The former Hair Fair salon, at 1512 20th Street, is one of the Hill's longest standing vacancies. Its owner, Virginia Samaduross, is in her nineties, and two of her neighbors agree that she just doesn't care that her property sits empty. According to Julie Arvan, who lives on Rhode Island Street across from Samaduross, she’s pitched Samaduross many ideas about what to do with the salon.
"She's very independent," Arvan said. "But she does have a man named Russ who takes care of her." Russ preferred not to give his last name, but he did say that Samaduross used to run the salon before her mother got sick. That was three decades ago. "Her nieces live above the salon," he said. Kayren Hudiburgh, owner of Good Life Grocery, which is two doors from Hair Fair, said that she’d inquired about Hair Fair, but that Samaduross wasn’t inclined to sell. Chiotras Grocery occupies the ground floor of a building only a few doors down from the Samaduross and Arvan homesteads on Rhode Island Street.
Chiotras Grocery owner Ramzi Harb pointed out that a recently remodeled house at 830 Rhode Island St. had been vacant for a couple of years.
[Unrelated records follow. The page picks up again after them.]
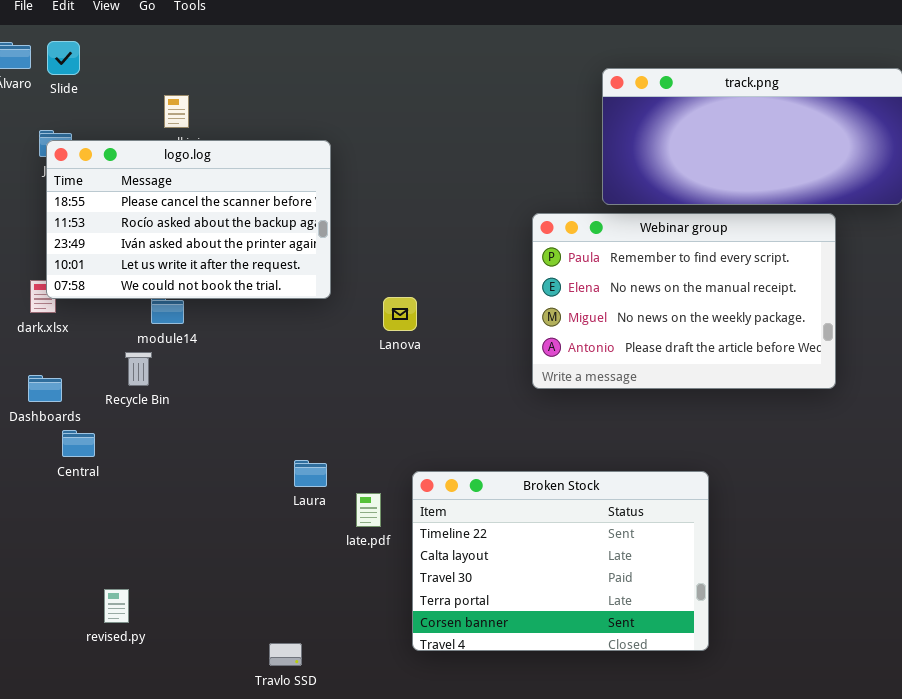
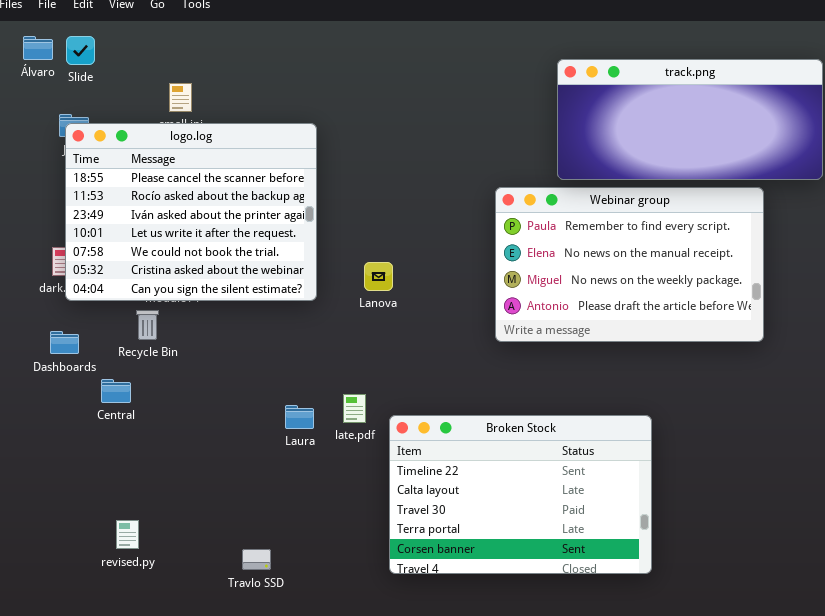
logo.log: [46,140,331,299] -> [65,123,317,301], resized
Central: [62,430,95,457] -> [101,379,131,403], moved
late.pdf: [356,493,381,527] -> [343,394,366,423], moved
Travlo SSD: [269,643,302,666] -> [242,549,271,570], moved

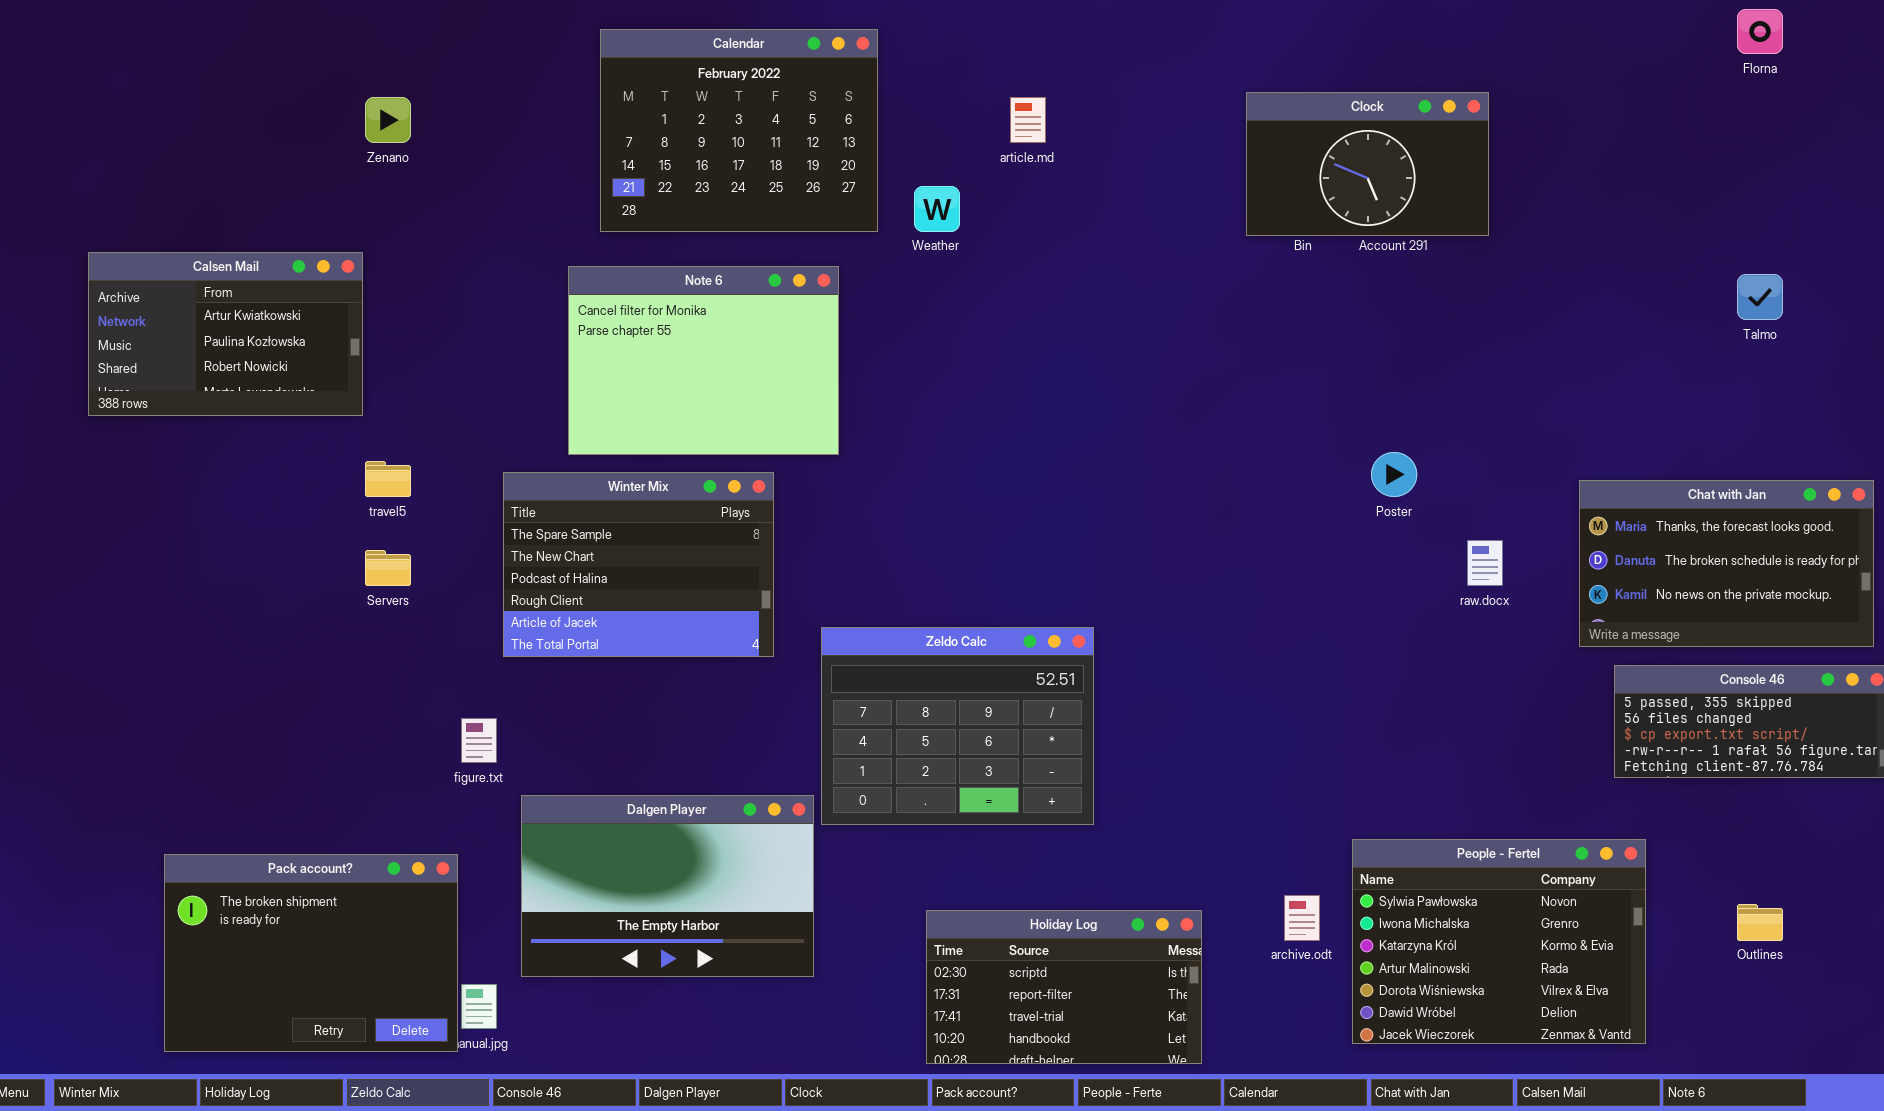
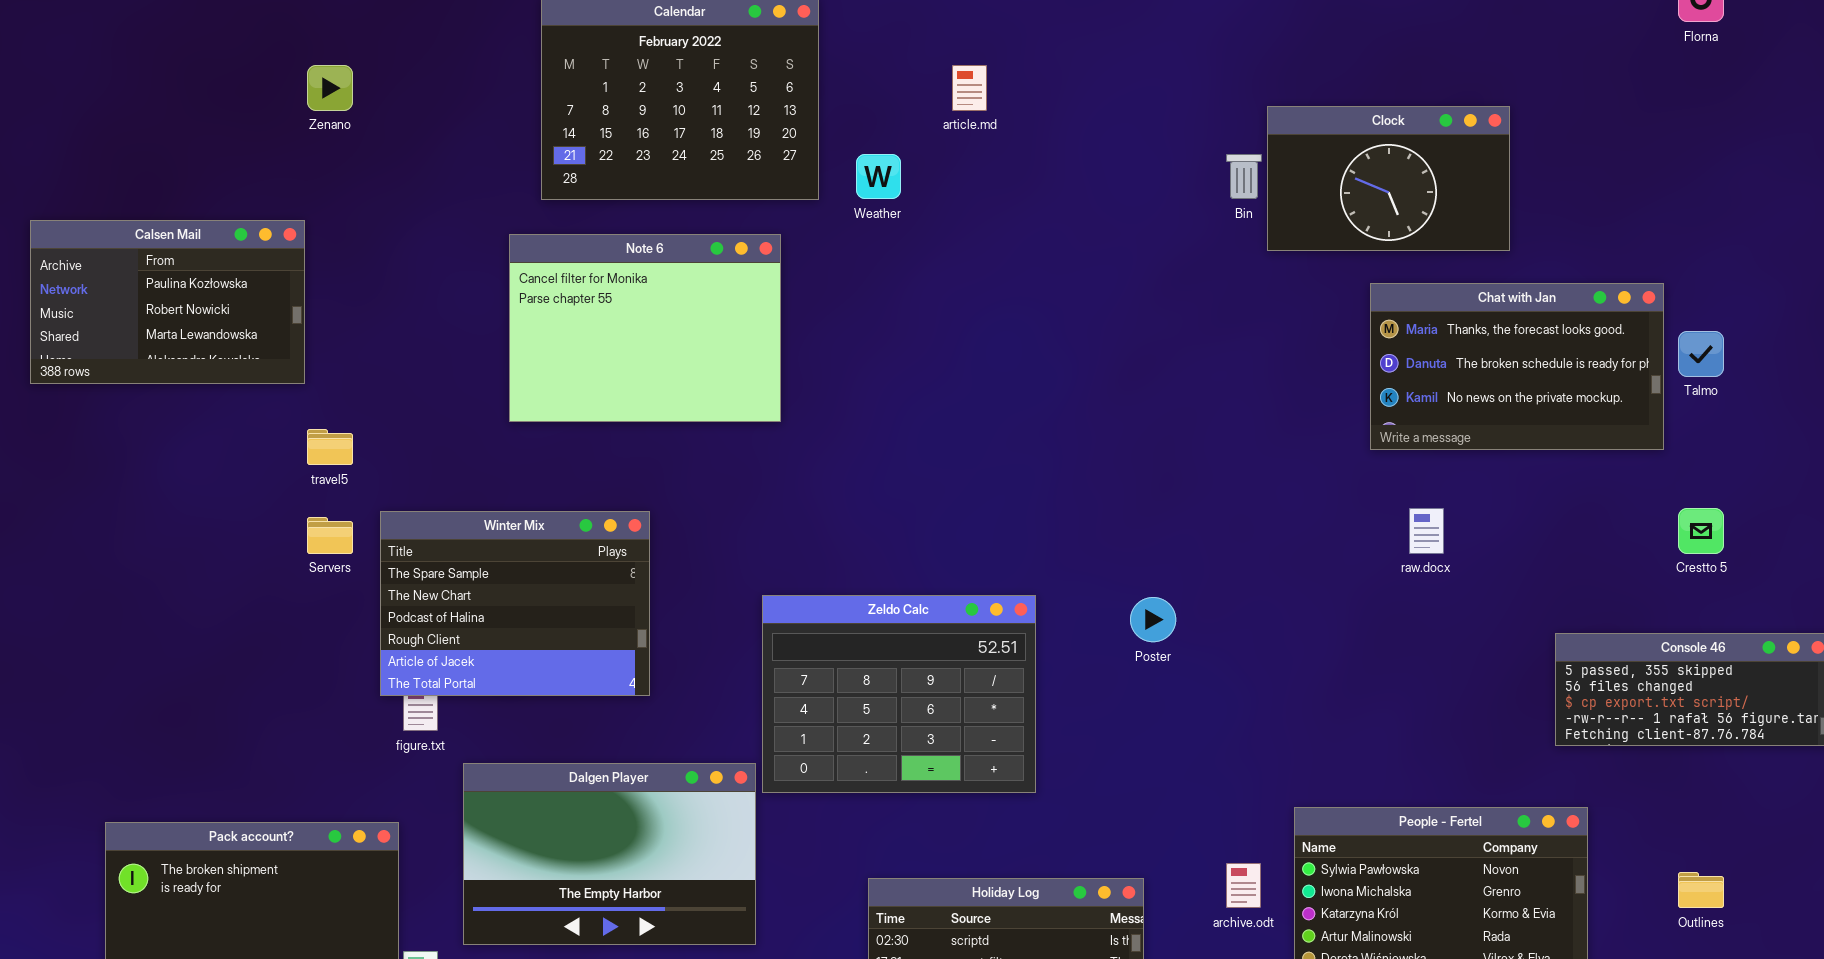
Clock: [1246,92,1489,236] -> [1267,106,1510,251], moved
Calsen Mail: [88,252,363,416] -> [30,220,305,384], scrolled down 1 row
Talmo: [1737,274,1783,320] -> [1678,331,1724,377], moved
Poster: [1371,452,1417,497] -> [1130,597,1176,642], moved
Winter Mix: [503,472,774,657] -> [380,511,650,696], moved
Chat with Jan: [1579,480,1874,647] -> [1370,283,1664,450], moved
The Edwardian style house is owned by the Chiotras family trust and had a complaint filed against it from the Department of Building Inspection in September. The complaint said that an 8-foot fence behind the house had been torn down in May and not replaced. That fence ran along Kansas Street resident Lisa Rasmussen's property line. She thought the house had been empty for two or three years also. "There were a lot of rats there when it was vacant," she said. The house has now been rented and a Chiotras family spokesman declined to comment for this story.